To-do item: Set the data below down again, exactly, with every picture left out.

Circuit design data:
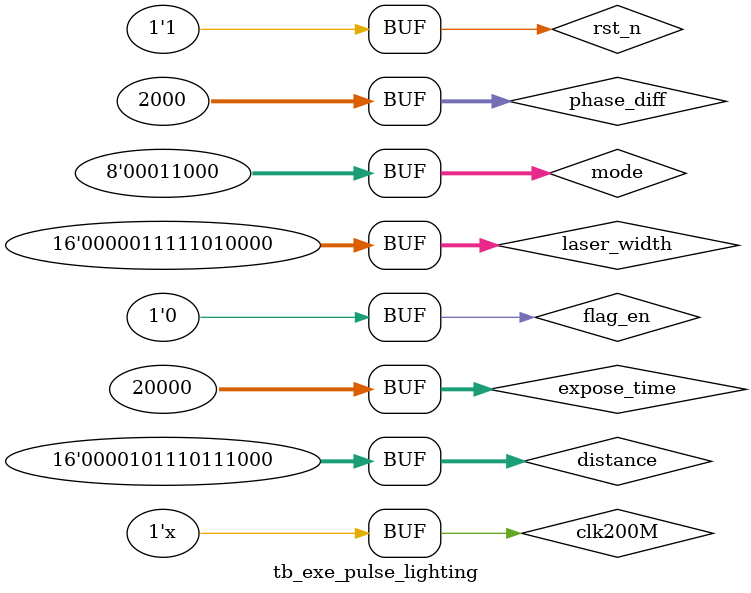
<source format=v>
`timescale 1ns / 1ps

module tb_exe_pulse_lighting(); 
   //ÏµÍ³ÐÅºÅ
    reg                     clk200M             ;           //200MÊ±ÖÓÊäÈë
    reg                     rst_n               ;           //¸´Î»£¬µÍµçÆ½ÓÐÐ§
    //ÃüÁîÊäÈë
    reg             [ 7:0]  mode                ;           //¹¤×÷Ä£Ê½
    reg             [15:0]  distance            ;           //¼¤¹â²â¾àÖµ(m)
    reg             [31:0]  phase_diff          ;           //ÏàÎ»Æ«²î(5ns)
    reg             [31:0]  expose_time         ;           //Ì½²âÆ÷ÆØ¹âÊ±³¤
    reg             [15:0]  laser_width         ;           //¼¤¹âÂö¿í
    reg                     flag_en             ;           //ÃüÁîÓÐÐ§±êÖ¾,¸ßµçÆ½ÓÐÐ§
    //¿ØÖÆÐÅºÅÊä³ö
    wire                    laser_ttl           ;           //¼¤¹â³öÉäÐÅºÅ
    wire                    SWIR_ttl            ;           //SWIRÆØ¹âÐÅºÅ

    //ÊµÀý»¯£ºexe_pusle_lighting
    exe_pusle_lighting exe_pusle_lighting_inst(
    //ÏµÍ³ÐÅºÅ
        .clk200M             (clk200M       ),          //200MÊ±ÖÓÊäÈë
        .rst_n               (rst_n         ),          //¸´Î»£¬µÍµçÆ½ÓÐÐ§
        //ÃüÁîÊäÈë
        .mode                (mode          ),          //¹¤×÷Ä£Ê½
        .distance            (distance      ),          //¼¤¹â²â¾àÖµ(m)
        .phase_diff          (phase_diff    ),          //ÏàÎ»Æ«²î(5ns)
        .expose_time         (expose_time   ),          //Ì½²âÆ÷ÆØ¹âÊ±³¤
        .laser_width         (laser_width   ),          //¼¤¹âÂö¿í
        .flag_en             (flag_en       ),          //ÃüÁîÓÐÐ§±êÖ¾,¸ßµçÆ½ÓÐÐ§
        //¿ØÖÆÐÅºÅÊä³ö
        .laser_ttl           (laser_ttl     ),          //¼¤¹â³öÉäÐÅºÅ
        .SWIR_ttl            (SWIR_ttl      )           //SWIRÆØ¹âÐÅºÅ
    );

    always #2.5 clk200M <= ~clk200M;                    //Ê±ÖÓÖÜÆÚ5ns£¬200MHz

    initial begin
        clk200M = 0;
        rst_n = 0;
        mode = 8'h00;
        distance = 16'h0000;
        phase_diff = 32'h0000_0000;
        expose_time = 32'h0000_0000;
        laser_width = 16'h0000;
        flag_en = 'b0;

        #100;                           //¸´Î»ÑÓ³Ù100ns
        rst_n = 1;

        
        cmd_debug_once_100us_10ms_20ms();   //µ÷ÊÔÓÃÄ£Ê½ÏÂ£¨¾àÀëÎÞÐ§£©£ºµ¥´Î£¬¼¤¹âÂö¿í100us£¬ÏàÎ»Æ«²î10ms£¬ ÆØ¹âÊ±³¤20ms
        #12_000_000;                        //12ms£¬µ¥´ÎÎ´½áÊø
        cmd_debug_once_100us_10ms_20ms();   //µ÷ÊÔÓÃÄ£Ê½ÏÂ£¨¾àÀëÎÞÐ§£©£ºµ¥´Î£¬¼¤¹âÂö¿í100us£¬ÏàÎ»Æ«²î10ms£¬ ÆØ¹âÊ±³¤20ms
        #19_000_000;        
        cmd_real_10Hz_10us_50us_100us();    //Êµ¼ÊÓÃÄ£Ê½ÏÂ£¨¾àÀë/c¼ÓÈëÏàÎ»²î£©£º10Hz£¬¼¤¹âÂö¿í10us£¬ÏàÎ»Æ«²î50us£¬ ÆØ¹âÊ±³¤100us
        #201_000_000;
        cmd_cycle_stop();                   //stop
        cmd_debug_once_10us_10us_100us();   //µ÷ÊÔÓÃÄ£Ê½ÏÂ£¨¾àÀëÎÞÐ§£©£ºµ¥´Î£¬¼¤¹âÂö¿í10us£¬ÏàÎ»Æ«²î10us£¬ ÆØ¹âÊ±³¤100us
    end

    //ÅäÖÃµ÷ÊÔÓÃÄ£Ê½ÏÂ£¨¾àÀëÎÞÐ§£©£ºµ¥´Î£¬¼¤¹âÂö¿í100us£¬ÏàÎ»Æ«²î10ms£¬ ÆØ¹âÊ±³¤20ms
    task cmd_debug_once_100us_10ms_20ms(); 
    begin
        mode = 8'h18;                   //µ÷ÊÔÓÃ,ÆµÂÊ£ºµ¥´Î
        distance = 16'd3000;            //¾àÀë£º3000  ÎÞÐ§
        laser_width = 16'd20_000;       //¼¤¹âÂö¿í:100us
        phase_diff = 32'd2_000_000;     //ÏàÎ»Æ«²î:10ms
        expose_time = 32'd4_000_000;    //ÆØ¹âÊ±³¤:20ms
        cmd_enable();                   //ÃüÁîÐ´Èë
    end endtask
    //ÅäÖÃµ÷ÊÔÓÃÄ£Ê½ÏÂ£¨¾àÀëÎÞÐ§£©£ºµ¥´Î£¬¼¤¹âÂö¿í10us£¬ÏàÎ»Æ«²î10us£¬ ÆØ¹âÊ±³¤100us
    task cmd_debug_once_10us_10us_100us(); 
    begin
        mode = 8'h18;                   //µ÷ÊÔÓÃ,ÆµÂÊ£ºµ¥´Î
        distance = 16'd3000;            //¾àÀë£º3000  ÎÞÐ§
        laser_width = 16'd2_000;        //¼¤¹âÂö¿í:10us
        phase_diff = 32'd2_000;         //ÏàÎ»Æ«²î:10us
        expose_time = 32'd20_000;       //ÆØ¹âÊ±³¤:100us
        cmd_enable();                   //ÃüÁîÐ´Èë
    end endtask
    //ÅäÖÃÊµ¼ÊÓÃÄ£Ê½ÏÂ£¨¾àÀë/c¼ÓÈëÏàÎ»²î£©£º10Hz£¬¼¤¹âÂö¿í10us£¬ÏàÎ»Æ«²î50us£¬ ÆØ¹âÊ±³¤100us
    task cmd_real_10Hz_10us_50us_100us();
    begin
        mode = 8'h13;                   //Êµ¼ÊÓÃ,ÆµÂÊ£ºµ¥´Î
        distance = 16'd3000;            //¾àÀë£º3000
        laser_width = 16'd2000;         //2000 * 5ns = 10us
        phase_diff = 32'd6000;          //ÏàÎ»Æ«²î: 6000 * 5ns = 30us£¬ ÕæÊµÏàÎ»²î = 30us + (distance*20/3)ns = 50us
        expose_time = 32'd20000;        //20000 * 5ns = 100us
        cmd_enable();                   //ÃüÁîÐ´Èë
    end endtask
    //ÖÜÆÚÄ£Ê½Í£Ö¹
    task cmd_cycle_stop();
    begin
        mode = 8'h1f;
        cmd_enable();                   //ÃüÁîÐ´Èë
    end endtask
    //ÃüÁîÐ´Èë
    task cmd_enable();
    begin
        flag_en = 'b1;
        #20;                            //20ns¸ßµçÆ½£¬flag_enÓÉuart_rx_cmdÄ£¿éÌá¹©£¬Ê±ÖÓclk50M
        flag_en = 'b0;
    end endtask





endmodule
</source>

Solution to the exercise:
<source format=v>
`timescale 1ns / 1ps

module tb_exe_pulse_lighting(); 
   //ÏµÍ³ÐÅºÅ
    reg                     clk200M             ;           //200MÊ±ÖÓÊäÈë
    reg                     rst_n               ;           //¸´Î»£¬µÍµçÆ½ÓÐÐ§
    //ÃüÁîÊäÈë
    reg             [ 7:0]  mode                ;           //¹¤×÷Ä£Ê½
    reg             [15:0]  distance            ;           //¼¤¹â²â¾àÖµ(m)
    reg             [31:0]  phase_diff          ;           //ÏàÎ»Æ«²î(5ns)
    reg             [31:0]  expose_time         ;           //Ì½²âÆ÷ÆØ¹âÊ±³¤
    reg             [15:0]  laser_width         ;           //¼¤¹âÂö¿í
    reg                     flag_en             ;           //ÃüÁîÓÐÐ§±êÖ¾,¸ßµçÆ½ÓÐÐ§
    //¿ØÖÆÐÅºÅÊä³ö
    wire                    laser_ttl           ;           //¼¤¹â³öÉäÐÅºÅ
    wire                    SWIR_ttl            ;           //SWIRÆØ¹âÐÅºÅ

    //ÊµÀý»¯£ºexe_pusle_lighting
    exe_pusle_lighting exe_pusle_lighting_inst(
    //ÏµÍ³ÐÅºÅ
        .clk200M             (clk200M       ),          //200MÊ±ÖÓÊäÈë
        .rst_n               (rst_n         ),          //¸´Î»£¬µÍµçÆ½ÓÐÐ§
        //ÃüÁîÊäÈë
        .mode                (mode          ),          //¹¤×÷Ä£Ê½
        .distance            (distance      ),          //¼¤¹â²â¾àÖµ(m)
        .phase_diff          (phase_diff    ),          //ÏàÎ»Æ«²î(5ns)
        .expose_time         (expose_time   ),          //Ì½²âÆ÷ÆØ¹âÊ±³¤
        .laser_width         (laser_width   ),          //¼¤¹âÂö¿í
        .flag_en             (flag_en       ),          //ÃüÁîÓÐÐ§±êÖ¾,¸ßµçÆ½ÓÐÐ§
        //¿ØÖÆÐÅºÅÊä³ö
        .laser_ttl           (laser_ttl     ),          //¼¤¹â³öÉäÐÅºÅ
        .SWIR_ttl            (SWIR_ttl      )           //SWIRÆØ¹âÐÅºÅ
    );

    always #2.5 clk200M <= ~clk200M;                    //Ê±ÖÓÖÜÆÚ5ns£¬200MHz

    initial begin
        clk200M = 0;
        rst_n = 0;
        mode = 8'h00;
        distance = 16'h0000;
        phase_diff = 32'h0000_0000;
        expose_time = 32'h0000_0000;
        laser_width = 16'h0000;
        flag_en = 'b0;

        #100;                           //¸´Î»ÑÓ³Ù100ns
        rst_n = 1;

        
        cmd_debug_once_100us_10ms_20ms();   //µ÷ÊÔÓÃÄ£Ê½ÏÂ£¨¾àÀëÎÞÐ§£©£ºµ¥´Î£¬¼¤¹âÂö¿í100us£¬ÏàÎ»Æ«²î10ms£¬ ÆØ¹âÊ±³¤20ms
        #12_000_000;                        //12ms£¬µ¥´ÎÎ´½áÊø
        cmd_debug_once_100us_10ms_20ms();   //µ÷ÊÔÓÃÄ£Ê½ÏÂ£¨¾àÀëÎÞÐ§£©£ºµ¥´Î£¬¼¤¹âÂö¿í100us£¬ÏàÎ»Æ«²î10ms£¬ ÆØ¹âÊ±³¤20ms
        #19_000_000;        
        cmd_real_10Hz_10us_50us_100us();    //Êµ¼ÊÓÃÄ£Ê½ÏÂ£¨¾àÀë/c¼ÓÈëÏàÎ»²î£©£º10Hz£¬¼¤¹âÂö¿í10us£¬ÏàÎ»Æ«²î50us£¬ ÆØ¹âÊ±³¤100us
        #201_000_000;
        cmd_cycle_stop();                   //stop
        cmd_debug_once_10us_10us_100us();   //µ÷ÊÔÓÃÄ£Ê½ÏÂ£¨¾àÀëÎÞÐ§£©£ºµ¥´Î£¬¼¤¹âÂö¿í10us£¬ÏàÎ»Æ«²î10us£¬ ÆØ¹âÊ±³¤100us
    end

    //ÅäÖÃµ÷ÊÔÓÃÄ£Ê½ÏÂ£¨¾àÀëÎÞÐ§£©£ºµ¥´Î£¬¼¤¹âÂö¿í100us£¬ÏàÎ»Æ«²î10ms£¬ ÆØ¹âÊ±³¤20ms
    task cmd_debug_once_100us_10ms_20ms(); 
    begin
        mode = 8'h18;                   //µ÷ÊÔÓÃ,ÆµÂÊ£ºµ¥´Î
        distance = 16'd3000;            //¾àÀë£º3000  ÎÞÐ§
        laser_width = 16'd20_000;       //¼¤¹âÂö¿í:100us
        phase_diff = 32'd2_000_000;     //ÏàÎ»Æ«²î:10ms
        expose_time = 32'd4_000_000;    //ÆØ¹âÊ±³¤:20ms
        cmd_enable();                   //ÃüÁîÐ´Èë
    end endtask
    //ÅäÖÃµ÷ÊÔÓÃÄ£Ê½ÏÂ£¨¾àÀëÎÞÐ§£©£ºµ¥´Î£¬¼¤¹âÂö¿í10us£¬ÏàÎ»Æ«²î10us£¬ ÆØ¹âÊ±³¤100us
    task cmd_debug_once_10us_10us_100us(); 
    begin
        mode = 8'h18;                   //µ÷ÊÔÓÃ,ÆµÂÊ£ºµ¥´Î
        distance = 16'd3000;            //¾àÀë£º3000  ÎÞÐ§
        laser_width = 16'd2_000;        //¼¤¹âÂö¿í:10us
        phase_diff = 32'd2_000;         //ÏàÎ»Æ«²î:10us
        expose_time = 32'd20_000;       //ÆØ¹âÊ±³¤:100us
        cmd_enable();                   //ÃüÁîÐ´Èë
    end endtask
    //ÅäÖÃÊµ¼ÊÓÃÄ£Ê½ÏÂ£¨¾àÀë/c¼ÓÈëÏàÎ»²î£©£º10Hz£¬¼¤¹âÂö¿í10us£¬ÏàÎ»Æ«²î50us£¬ ÆØ¹âÊ±³¤100us
    task cmd_real_10Hz_10us_50us_100us();
    begin
        mode = 8'h13;                   //Êµ¼ÊÓÃ,ÆµÂÊ£ºµ¥´Î
        distance = 16'd3000;            //¾àÀë£º3000
        laser_width = 16'd2000;         //2000 * 5ns = 10us
        phase_diff = 32'd6000;          //ÏàÎ»Æ«²î: 6000 * 5ns = 30us£¬ ÕæÊµÏàÎ»²î = 30us + (distance*20/3)ns = 50us
        expose_time = 32'd20000;        //20000 * 5ns = 100us
        cmd_enable();                   //ÃüÁîÐ´Èë
    end endtask
    //ÖÜÆÚÄ£Ê½Í£Ö¹
    task cmd_cycle_stop();
    begin
        mode = 8'h1f;
        cmd_enable();                   //ÃüÁîÐ´Èë
    end endtask
    //ÃüÁîÐ´Èë
    task cmd_enable();
    begin
        flag_en = 'b1;
        #20;                            //20ns¸ßµçÆ½£¬flag_enÓÉuart_rx_cmdÄ£¿éÌá¹©£¬Ê±ÖÓclk50M
        flag_en = 'b0;
    end endtask





endmodule
</source>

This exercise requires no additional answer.